Early on, Paul Offitt, a pediatrician who specialises in infectious diseases, divides vaccine hesitant people into two groups: one is those who are genuinely hesitant, and who often respond to scientific explanations and compassion from a doctor who engages with their issues. The other… is the much smaller group of conspiracy theorists and people who genuinely believe their children have been harmed by vaccines. The second of these, the film shows, colonises the first via online forums on sites like Facebook and YouTube, helped by algorithms that push everyone to extremes.

Particularly if you expand your lens outside of the US, there are bound to be more groups than that. But this schema helps the film narrow its focus to its real subject: the modern anti-vaxx movement as it’s developed from Andrew Wakefield’s fraudulent paper and its pickup by Jenny McCarthy and other celebrities, through to today’s aggressive profiteers and their followers, who seek out women who’ve posted online about their children’s deaths and seek to turn them into evidence.

The film features a broad array of voices: activists on both sides, scientists, bereaved parents, and a former vaccine resister whose views were forced to change abruptly when her youngest child’s heart transplant made being around her unvaccinated siblings too risky.
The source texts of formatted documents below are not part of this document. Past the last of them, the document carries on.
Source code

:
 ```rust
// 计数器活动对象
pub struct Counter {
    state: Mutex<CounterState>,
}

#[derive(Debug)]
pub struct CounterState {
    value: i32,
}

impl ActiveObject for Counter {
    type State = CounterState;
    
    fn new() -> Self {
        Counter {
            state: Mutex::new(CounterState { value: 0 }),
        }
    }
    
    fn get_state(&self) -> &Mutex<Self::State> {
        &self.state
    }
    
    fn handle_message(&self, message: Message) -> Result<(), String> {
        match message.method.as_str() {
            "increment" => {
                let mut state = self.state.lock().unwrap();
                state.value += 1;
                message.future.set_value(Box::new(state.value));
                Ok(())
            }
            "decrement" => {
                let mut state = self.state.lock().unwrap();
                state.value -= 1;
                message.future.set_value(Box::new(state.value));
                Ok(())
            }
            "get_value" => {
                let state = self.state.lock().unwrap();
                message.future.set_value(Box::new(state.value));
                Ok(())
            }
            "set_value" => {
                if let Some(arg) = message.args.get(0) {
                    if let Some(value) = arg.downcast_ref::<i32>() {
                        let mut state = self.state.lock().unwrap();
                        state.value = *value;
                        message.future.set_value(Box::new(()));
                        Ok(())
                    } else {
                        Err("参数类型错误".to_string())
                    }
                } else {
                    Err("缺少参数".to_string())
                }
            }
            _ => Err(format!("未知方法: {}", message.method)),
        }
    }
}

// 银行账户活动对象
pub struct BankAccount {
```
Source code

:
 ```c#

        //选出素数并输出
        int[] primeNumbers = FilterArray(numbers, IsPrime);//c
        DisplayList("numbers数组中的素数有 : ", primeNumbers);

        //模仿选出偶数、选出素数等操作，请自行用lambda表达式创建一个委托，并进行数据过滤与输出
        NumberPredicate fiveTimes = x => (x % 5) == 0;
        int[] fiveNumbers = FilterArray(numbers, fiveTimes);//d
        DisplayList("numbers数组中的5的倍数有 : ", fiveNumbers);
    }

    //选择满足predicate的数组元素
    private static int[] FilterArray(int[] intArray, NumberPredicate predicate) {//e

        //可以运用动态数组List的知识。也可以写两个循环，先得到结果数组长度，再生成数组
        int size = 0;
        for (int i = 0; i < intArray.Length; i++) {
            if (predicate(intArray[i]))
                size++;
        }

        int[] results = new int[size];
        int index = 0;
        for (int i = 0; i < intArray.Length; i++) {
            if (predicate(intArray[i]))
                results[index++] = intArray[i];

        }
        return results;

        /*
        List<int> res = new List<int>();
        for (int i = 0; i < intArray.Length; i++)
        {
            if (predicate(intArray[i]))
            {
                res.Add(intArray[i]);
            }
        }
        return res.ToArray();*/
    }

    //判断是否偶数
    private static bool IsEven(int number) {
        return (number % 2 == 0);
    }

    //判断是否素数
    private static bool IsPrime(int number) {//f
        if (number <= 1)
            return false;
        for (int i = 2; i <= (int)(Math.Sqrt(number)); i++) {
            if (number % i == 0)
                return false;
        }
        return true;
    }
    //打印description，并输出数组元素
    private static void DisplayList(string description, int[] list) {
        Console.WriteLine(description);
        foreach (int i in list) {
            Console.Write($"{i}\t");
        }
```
The movie works through several of these human stories before profiling several of the movement’s best-known spokespeople.

“Expertise is no match for a good story” – especially when the story is delivered by an attractive blonde celebrity or the son of a revered politician. One of the loudest spokespeople against vaccines is Robert F. Kennedy, Jr., who insists he’s not anti-vaxx but pro-science and accuses CDC scientists and Bill Gates of profiteering. When NBC reporter Brandy Zadrozny checked his sources, most wouldn’t speak to her for fear of career repercussions and the retiree who did explained how Kennedy was misinterpreting his work.

From there, the film moves on to outlining more recent, more aggressive tactics, stressing the profits made by the loudest anti-vaxx campaigners. Also chilling is the movement’s co-option of language derived from the struggles for civil rights and reproductive rights, appropriating slogans like “my body, my choice” and “fighting” for “freedom”. As epidemiologists’ warnings of new outbreaks of measles and other preventable diseases materialise, the film highlights the battle over the passage of California’s 2019 vaccination law, which cracked down on the use of the personal medical exemptions that were filling the schools with unvaccinated children.

Overall, this is a well-done portrait of the American anti-vaxx movement as it’s developed over time. Well-informed skeptics are unlikely to find a lot that’s new, but the personal stories offer food for compassion. One of these is Offit’s own, which he gives in response to Kennedy’s accusation that he’s only in vaccines for the money. As a young child, Offit was kept on a pediatric polio ward while he recovered from surgery to correct a clubfoot. He never lost the memory of the vulnerable children he saw there or his resulting desire to protect them. “How exactly does Bobby Kennedy make the world a better place, please tell me that?” he asks, exasperated.

Offitt also offers a bit of extra perspective on Wakefield’s paper, reminding us that it had 13 authors – and eight study subjects. “Just as a tip to future epidemiologists, you should always have more, more study subjects than authors.” Words worth remembering.